UK authorities to crack down on selling of wine investments
- Monday 3 September 2012
Risky wine investments: 'potential for customer detriment'
The FSA has published proposals to ban the promotion of Unregulated Collective Investment Schemes (UCIS) and similar products to the vast majority of retail investors in the UK.
It proposes that investments including traded life policy investments, fine wines, crops and timber should be sold only to the most sophisticated high-net-worth individuals.
Currently, UCIS can be promoted to ordinary retail investors; the FSA says it is clamping down because current rules allowing advisers to assess the 'suitability' of such risky products before selling them are not working.
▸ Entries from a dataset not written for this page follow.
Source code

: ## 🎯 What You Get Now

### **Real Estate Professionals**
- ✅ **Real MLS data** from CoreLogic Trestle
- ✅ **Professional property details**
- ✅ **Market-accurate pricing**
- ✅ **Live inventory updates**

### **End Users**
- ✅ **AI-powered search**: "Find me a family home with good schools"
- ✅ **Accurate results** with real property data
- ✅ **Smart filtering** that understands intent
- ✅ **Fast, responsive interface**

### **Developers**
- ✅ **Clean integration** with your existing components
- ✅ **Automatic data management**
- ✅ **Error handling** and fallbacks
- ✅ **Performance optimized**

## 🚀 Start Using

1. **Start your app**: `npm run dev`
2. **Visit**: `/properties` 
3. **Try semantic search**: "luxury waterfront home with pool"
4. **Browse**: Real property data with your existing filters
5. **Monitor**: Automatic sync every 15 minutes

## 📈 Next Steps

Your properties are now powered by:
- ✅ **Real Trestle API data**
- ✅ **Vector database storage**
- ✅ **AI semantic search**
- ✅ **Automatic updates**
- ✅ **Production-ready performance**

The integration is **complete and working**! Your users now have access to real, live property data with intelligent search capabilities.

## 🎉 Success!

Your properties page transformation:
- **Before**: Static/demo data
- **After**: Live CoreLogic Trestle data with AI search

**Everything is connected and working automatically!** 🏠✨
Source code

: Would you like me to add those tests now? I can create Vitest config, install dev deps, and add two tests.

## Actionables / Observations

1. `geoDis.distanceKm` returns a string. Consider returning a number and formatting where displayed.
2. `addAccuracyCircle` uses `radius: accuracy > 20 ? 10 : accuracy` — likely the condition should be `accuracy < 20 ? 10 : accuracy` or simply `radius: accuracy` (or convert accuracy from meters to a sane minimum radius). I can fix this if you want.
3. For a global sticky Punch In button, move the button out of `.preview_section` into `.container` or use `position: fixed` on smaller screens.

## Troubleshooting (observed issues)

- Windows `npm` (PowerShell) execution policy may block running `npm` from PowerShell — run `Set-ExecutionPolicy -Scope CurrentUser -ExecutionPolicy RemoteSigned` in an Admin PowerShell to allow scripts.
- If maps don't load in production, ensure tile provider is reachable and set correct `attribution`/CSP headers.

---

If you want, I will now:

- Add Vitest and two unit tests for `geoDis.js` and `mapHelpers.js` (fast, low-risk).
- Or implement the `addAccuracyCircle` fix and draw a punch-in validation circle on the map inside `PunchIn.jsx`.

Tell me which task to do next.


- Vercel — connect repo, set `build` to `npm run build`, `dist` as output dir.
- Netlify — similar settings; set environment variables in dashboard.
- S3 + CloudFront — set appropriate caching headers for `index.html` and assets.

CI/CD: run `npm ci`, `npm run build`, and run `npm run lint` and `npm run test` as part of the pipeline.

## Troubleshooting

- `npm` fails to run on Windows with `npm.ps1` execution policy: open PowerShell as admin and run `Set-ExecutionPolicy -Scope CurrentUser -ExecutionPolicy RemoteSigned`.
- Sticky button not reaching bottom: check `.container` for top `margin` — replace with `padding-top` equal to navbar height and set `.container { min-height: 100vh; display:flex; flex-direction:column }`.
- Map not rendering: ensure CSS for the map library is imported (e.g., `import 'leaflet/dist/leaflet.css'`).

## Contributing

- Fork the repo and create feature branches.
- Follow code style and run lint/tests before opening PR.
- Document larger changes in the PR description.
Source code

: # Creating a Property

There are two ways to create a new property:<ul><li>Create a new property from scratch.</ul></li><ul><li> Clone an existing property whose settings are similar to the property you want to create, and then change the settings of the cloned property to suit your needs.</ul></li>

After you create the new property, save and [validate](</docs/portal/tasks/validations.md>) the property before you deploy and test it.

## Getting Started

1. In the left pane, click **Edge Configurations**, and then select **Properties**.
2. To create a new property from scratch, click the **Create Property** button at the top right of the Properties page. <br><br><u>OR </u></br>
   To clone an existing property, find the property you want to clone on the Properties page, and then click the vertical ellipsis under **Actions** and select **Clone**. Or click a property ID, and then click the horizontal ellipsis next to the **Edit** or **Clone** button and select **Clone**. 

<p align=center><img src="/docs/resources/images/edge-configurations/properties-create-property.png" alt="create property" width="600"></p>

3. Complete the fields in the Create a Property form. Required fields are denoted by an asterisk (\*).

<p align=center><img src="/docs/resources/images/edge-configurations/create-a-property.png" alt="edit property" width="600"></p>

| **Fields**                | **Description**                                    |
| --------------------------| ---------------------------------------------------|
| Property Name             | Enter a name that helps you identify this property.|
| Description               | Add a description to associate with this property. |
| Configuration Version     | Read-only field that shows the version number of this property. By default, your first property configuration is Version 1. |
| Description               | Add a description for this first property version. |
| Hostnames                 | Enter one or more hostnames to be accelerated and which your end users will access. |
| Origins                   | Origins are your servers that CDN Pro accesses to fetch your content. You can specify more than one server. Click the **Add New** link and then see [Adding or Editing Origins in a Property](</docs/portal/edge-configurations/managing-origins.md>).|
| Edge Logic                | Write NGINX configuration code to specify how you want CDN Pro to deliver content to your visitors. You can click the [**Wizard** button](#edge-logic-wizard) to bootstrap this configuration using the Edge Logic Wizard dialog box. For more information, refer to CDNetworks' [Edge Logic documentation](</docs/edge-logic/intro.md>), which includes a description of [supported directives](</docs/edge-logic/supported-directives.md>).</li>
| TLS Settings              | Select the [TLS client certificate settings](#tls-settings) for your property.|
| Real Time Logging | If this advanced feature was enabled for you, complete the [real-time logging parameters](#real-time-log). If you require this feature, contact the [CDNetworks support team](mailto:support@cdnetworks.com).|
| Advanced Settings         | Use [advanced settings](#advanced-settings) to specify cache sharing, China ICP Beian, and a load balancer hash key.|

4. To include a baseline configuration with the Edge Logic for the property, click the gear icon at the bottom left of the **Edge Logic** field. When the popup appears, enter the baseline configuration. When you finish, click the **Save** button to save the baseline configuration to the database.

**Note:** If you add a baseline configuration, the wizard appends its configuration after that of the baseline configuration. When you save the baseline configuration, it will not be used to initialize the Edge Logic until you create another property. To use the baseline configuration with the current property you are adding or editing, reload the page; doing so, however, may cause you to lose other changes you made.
Investments are being sold to people who are not aware of the risks and have no access to any compensation if they fail.
FSA spokesman Chris Hamilton told Decanter.com there were numerous examples of unsuitable wine investments being sold, and pointed to an investigation earlier this year which estimated fine wine investors had lost £100m over four years by entrusting their savings to failed wine companies.
These include Beaumont Vintners and Bordeaux UK, which collapsed this year owing creditors an estimated £1.5m and £10m respectively.
The FSA said it found ‘only one in every four advised sales of UCIS to retail customers were suitable, taking into account the customer’s needs and requirements. The FSA found that many promotions breach the restrictions and only a minority of advice is suitable.’
It said it is acting ‘because of the high levels of unsuitable advice it has uncovered and the potential for customer detriment.’
Hamilton stressed that private individuals should be free to make any investment they like without the advice of a financial advisor.
The proposals are under consultation until mid-November, when they will go to review. The new rules, which which financial advisors will have to adhere to, are expected in the first quarter of 2013.